■ **Task to carry out**
Arrange every non-blank line of the items below into a Markdown table with the columns Row and Line, numbering the rows in order. Leave the pictures out.

:: Supplied material ::

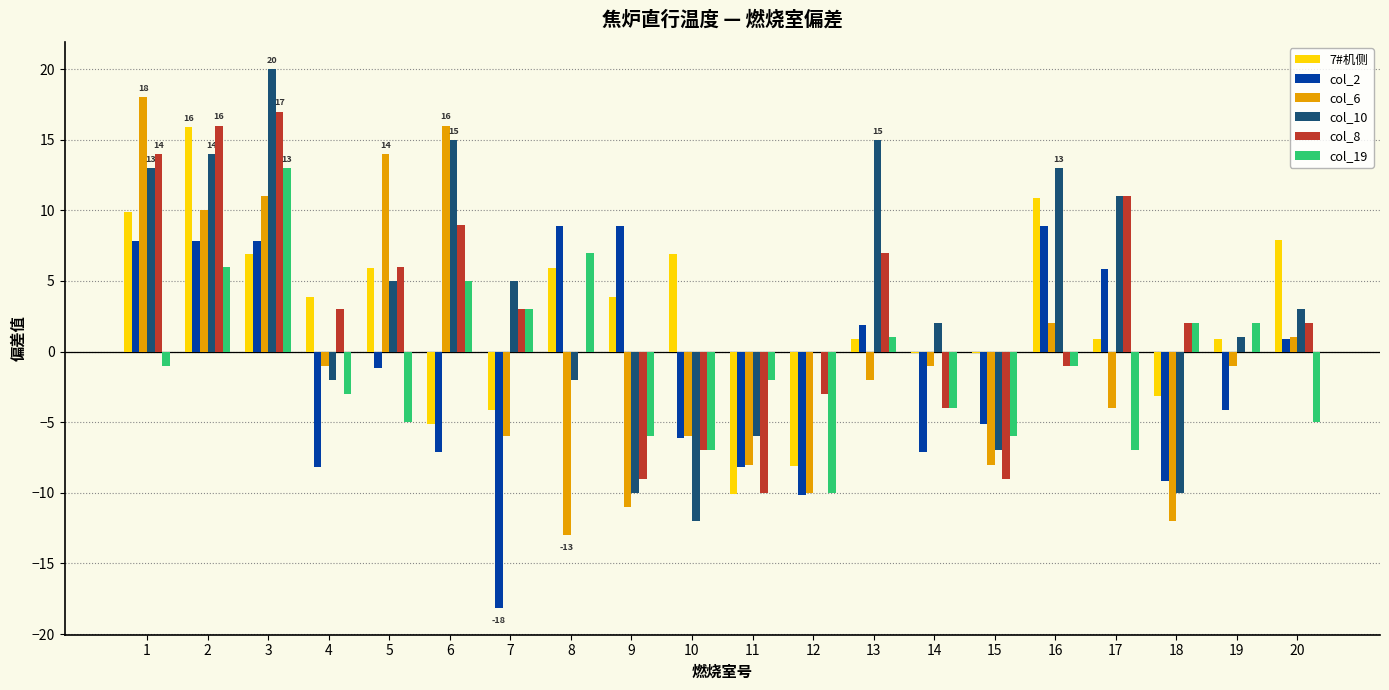

Between 9 and 18, which series saw the biggest shift?

col_2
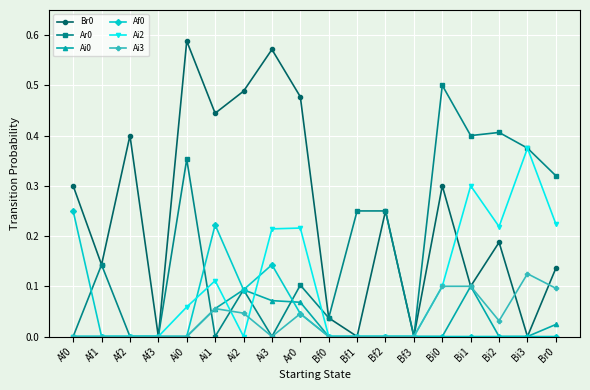

Is the value of Ar0 at Bi0 greater than the value of Af0 at Ai1?

Yes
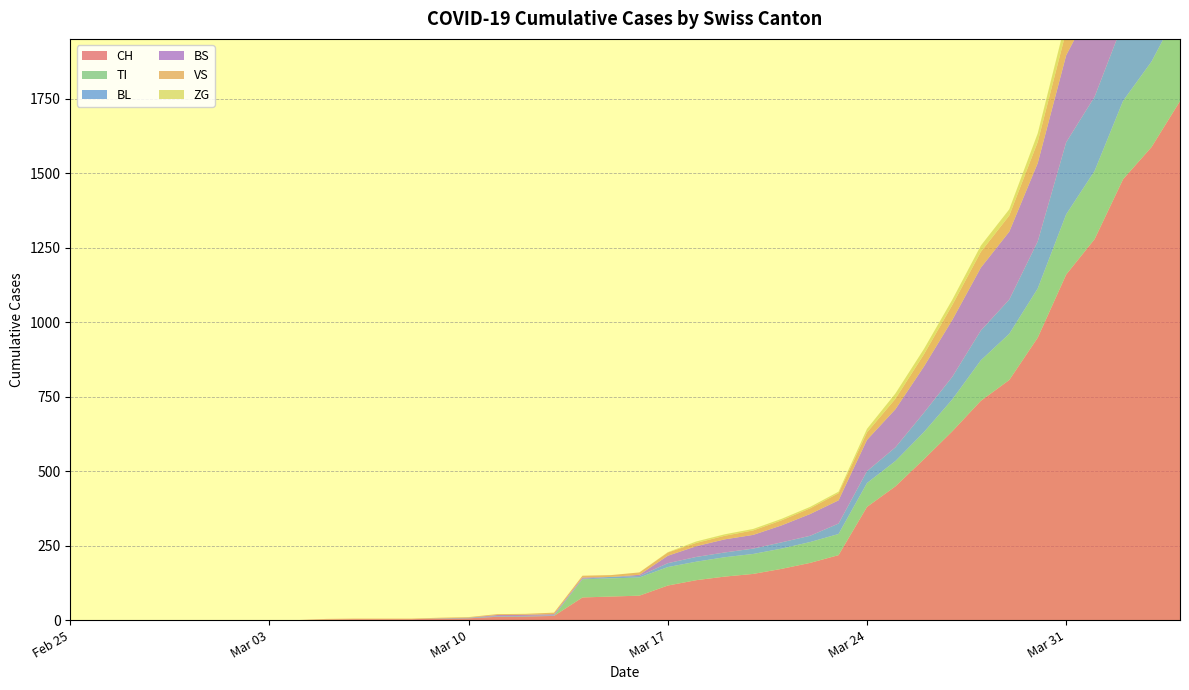

Reading left to right, list all the values displayed in this chart.

CH: 0=0	1=0	2=0	3=0	4=0	5=0	6=0	7=0	8=0	9=2	10=3	11=3	12=3	13=5	14=6	15=11	16=12	17=14	18=76	19=79	20=82	21=116	22=134	23=146	24=155	25=172	26=192	27=218	28=380	29=449	30=540	31=634	32=736	33=806	34=948	35=1160	36=1279	37=1480	38=1588	39=1742
VS: 0=0	1=0	2=0	3=0	4=0	5=0	6=0	7=0	8=0	9=2	10=2	11=2	12=2	13=2	14=2	15=3	16=3	17=5	18=6	19=6	20=8	21=11	22=11	23=12	24=15	25=17	26=19	27=24	28=25	29=35	30=41	31=50	32=53	33=54	34=71	35=81	36=96	37=104	38=109	39=112
ZG: 0=0	1=0	2=0	3=0	4=0	5=0	6=0	7=0	8=0	9=0	10=0	11=0	12=0	13=0	14=0	15=0	16=0	17=0	18=0	19=0	20=0	21=1	22=5	23=5	24=5	25=5	26=5	27=5	28=12	29=18	30=18	31=18	32=21	33=21	34=29	35=39	36=40	37=41	38=44	39=46
TI: 0=0	1=0	2=0	3=0	4=0	5=0	6=0	7=0	8=0	9=0	10=0	11=0	12=0	13=0	14=0	15=0	16=0	17=0	18=61	19=61	20=61	21=62	22=62	23=65	24=67	25=68	26=70	27=71	28=80	29=85	30=91	31=107	32=136	33=155	34=165	35=202	36=229	37=263	38=287	39=314
BL: 0=0	1=0	2=0	3=0	4=0	5=0	6=0	7=0	8=0	9=0	10=0	11=0	12=0	13=1	14=2	15=2	16=2	17=2	18=2	19=5	20=5	21=13	22=16	23=16	24=18	25=21	26=21	27=35	28=40	29=46	30=65	31=76	32=100	33=115	34=158	35=242	36=249	37=262	38=266	39=298
BS: 0=0	1=0	2=0	3=0	4=0	5=0	6=0	7=0	8=0	9=0	10=0	11=0	12=0	13=0	14=0	15=4	16=4	17=4	18=4	19=0	20=4	21=25	22=36	23=44	24=46	25=57	26=73	27=78	28=105	29=128	30=155	31=191	32=211	33=228	34=263	35=292	36=323	37=350	38=397	39=434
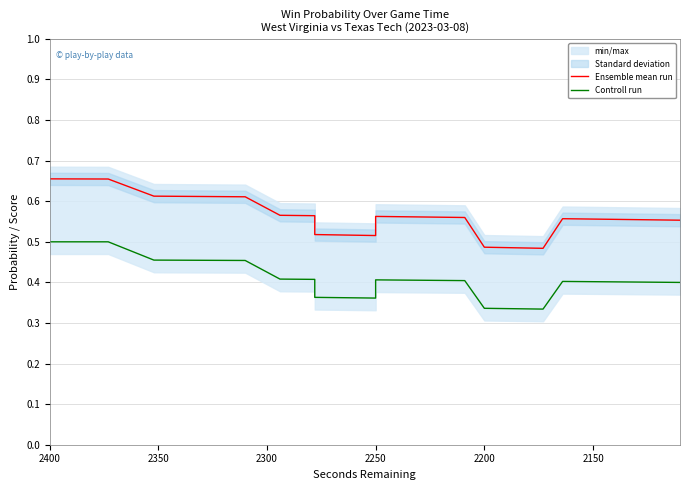

List the series in order of their peak value, lowest first.

Controll run, Ensemble mean run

:::

■ **Output of the exercise**
| Row | Line |
|---|---|
| 1 | Between 9 and 18, which series saw the biggest shift? |
| 2 | col_2 |
| 3 | Is the value of Ar0 at Bi0 greater than the value of Af0 at Ai1? |
| 4 | Yes |
| 5 | Reading left to right, list all the values displayed in this chart. |
| 6 | CH: 0=0	1=0	2=0	3=0	4=0	5=0	6=0	7=0	8=0	9=2	10=3	11=3	12=3	13=5	14=6	15=11	16=12	17=14	18=76	19=79	20=82	21=116	22=134	23=146	24=155	25=172	26=192	27=218	28=380	29=449	30=540	31=634	32=736	33=806	34=948	35=1160	36=1279	37=1480	38=1588	39=1742 |
| 7 | VS: 0=0	1=0	2=0	3=0	4=0	5=0	6=0	7=0	8=0	9=2	10=2	11=2	12=2	13=2	14=2	15=3	16=3	17=5	18=6	19=6	20=8	21=11	22=11	23=12	24=15	25=17	26=19	27=24	28=25	29=35	30=41	31=50	32=53	33=54	34=71	35=81	36=96	37=104	38=109	39=112 |
| 8 | ZG: 0=0	1=0	2=0	3=0	4=0	5=0	6=0	7=0	8=0	9=0	10=0	11=0	12=0	13=0	14=0	15=0	16=0	17=0	18=0	19=0	20=0	21=1	22=5	23=5	24=5	25=5	26=5	27=5	28=12	29=18	30=18	31=18	32=21	33=21	34=29	35=39	36=40	37=41	38=44	39=46 |
| 9 | TI: 0=0	1=0	2=0	3=0	4=0	5=0	6=0	7=0	8=0	9=0	10=0	11=0	12=0	13=0	14=0	15=0	16=0	17=0	18=61	19=61	20=61	21=62	22=62	23=65	24=67	25=68	26=70	27=71	28=80	29=85	30=91	31=107	32=136	33=155	34=165	35=202	36=229	37=263	38=287	39=314 |
| 10 | BL: 0=0	1=0	2=0	3=0	4=0	5=0	6=0	7=0	8=0	9=0	10=0	11=0	12=0	13=1	14=2	15=2	16=2	17=2	18=2	19=5	20=5	21=13	22=16	23=16	24=18	25=21	26=21	27=35	28=40	29=46	30=65	31=76	32=100	33=115	34=158	35=242	36=249	37=262	38=266	39=298 |
| 11 | BS: 0=0	1=0	2=0	3=0	4=0	5=0	6=0	7=0	8=0	9=0	10=0	11=0	12=0	13=0	14=0	15=4	16=4	17=4	18=4	19=0	20=4	21=25	22=36	23=44	24=46	25=57	26=73	27=78	28=105	29=128	30=155	31=191	32=211	33=228	34=263	35=292	36=323	37=350	38=397	39=434 |
| 12 | List the series in order of their peak value, lowest first. |
| 13 | Controll run, Ensemble mean run |